== TASK STATEMENT ==
Every line of the data below is to be duplicated exactly, pictures excepted.

━━━━

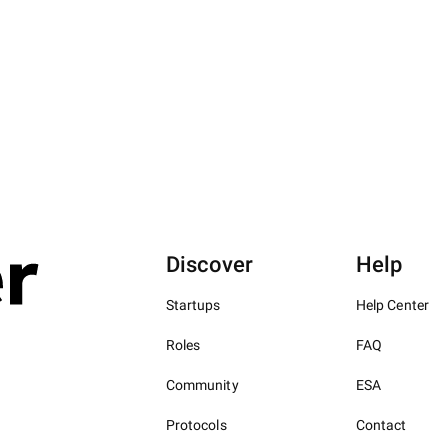
Discover
Help
Startups
Help Center
Roles
FAQ
Community
ESA
Protocols
Contact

━━━━

== FINAL ANSWER ==
Discover
Help
Startups
Help Center
Roles
FAQ
Community
ESA
Protocols
Contact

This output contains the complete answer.